INSTRUCTIONS TO FOLLOW
Nothing in the records should be changed in the copy, though the pictures must be left out.

(Beginning of SOURCE INFORMATION)

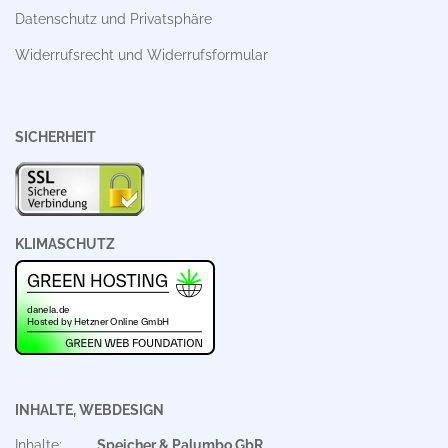
Datenschutz und Privatsphäre
Widerrufsrecht und Widerrufsformular
SICHERHEIT
KLIMASCHUTZ
INHALTE, WEBDESIGN
Inhalte:
Speicher & Palumbo GbR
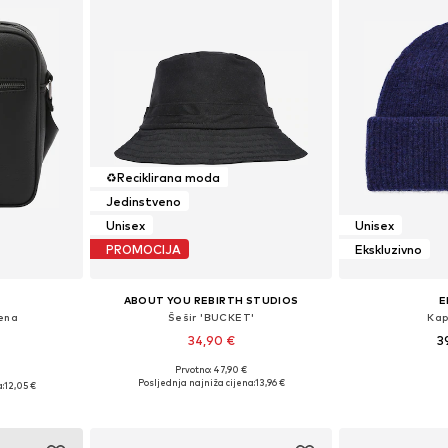
♻️
Reciklirana moda
Jedinstveno
Unisex
Unisex
PROMOCIJA
Ekskluzivno
ABOUT YOU REBIRTH STUDIOS
E
ena
Šešir 'BUCKET'
Kap
34,90 €
3
Prvotno: 47,90 €
Dostupne veličine: 55-60
Dostupne 
ne Size
Posljednja najniža cijena:
13,96 €
:
12,05 €
Dodaj u košaricu
Dodaj 
icu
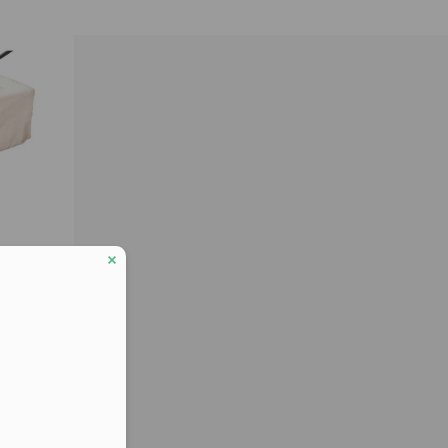
ll KFU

(End of SOURCE INFORMATION)

WRITTEN RESPONSE
Datenschutz und Privatsphäre
Widerrufsrecht und Widerrufsformular
SICHERHEIT
KLIMASCHUTZ
INHALTE, WEBDESIGN
Inhalte:
Speicher & Palumbo GbR
♻️
Reciklirana moda
Jedinstveno
Unisex
Unisex
PROMOCIJA
Ekskluzivno
ABOUT YOU REBIRTH STUDIOS
E
ena
Šešir 'BUCKET'
Kap
34,90 €
3
Prvotno: 47,90 €
Dostupne veličine: 55-60
Dostupne 
ne Size
Posljednja najniža cijena:
13,96 €
:
12,05 €
Dodaj u košaricu
Dodaj 
icu
ll KFU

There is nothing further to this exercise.